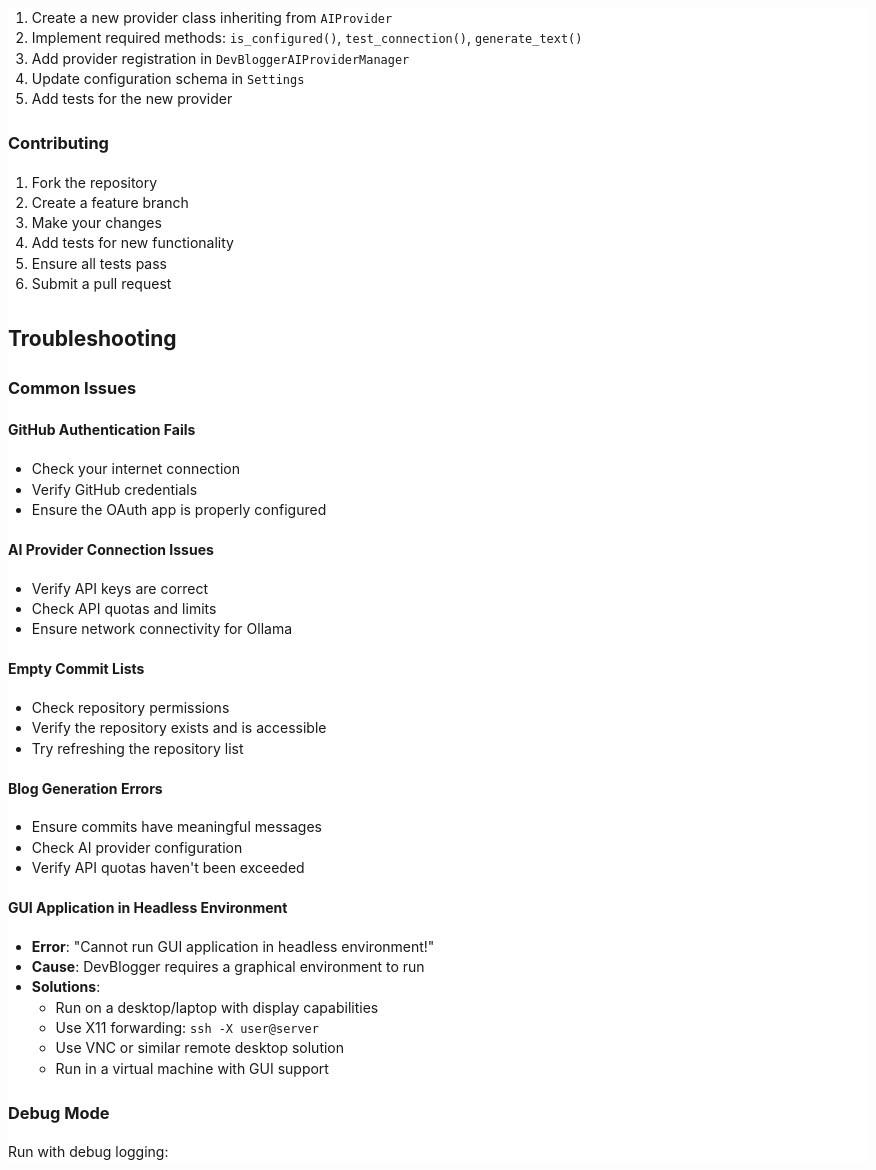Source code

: 1. Create a new provider class inheriting from `AIProvider`
2. Implement required methods: `is_configured()`, `test_connection()`, `generate_text()`
3. Add provider registration in `DevBloggerAIProviderManager`
4. Update configuration schema in `Settings`
5. Add tests for the new provider

### Contributing

1. Fork the repository
2. Create a feature branch
3. Make your changes
4. Add tests for new functionality
5. Ensure all tests pass
6. Submit a pull request

## Troubleshooting

### Common Issues

#### GitHub Authentication Fails
- Check your internet connection
- Verify GitHub credentials
- Ensure the OAuth app is properly configured

#### AI Provider Connection Issues
- Verify API keys are correct
- Check API quotas and limits
- Ensure network connectivity for Ollama

#### Empty Commit Lists
- Check repository permissions
- Verify the repository exists and is accessible
- Try refreshing the repository list

#### Blog Generation Errors
- Ensure commits have meaningful messages
- Check AI provider configuration
- Verify API quotas haven't been exceeded

#### GUI Application in Headless Environment
- **Error**: "Cannot run GUI application in headless environment!"
- **Cause**: DevBlogger requires a graphical environment to run
- **Solutions**:
  - Run on a desktop/laptop with display capabilities
  - Use X11 forwarding: `ssh -X user@server`
  - Use VNC or similar remote desktop solution
  - Run in a virtual machine with GUI support

### Debug Mode

Run with debug logging:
+-------+
**What to do:** Within the material above, please work out how many lines contain the word "Check" and give that number by itself.

**Reply to the task:** 4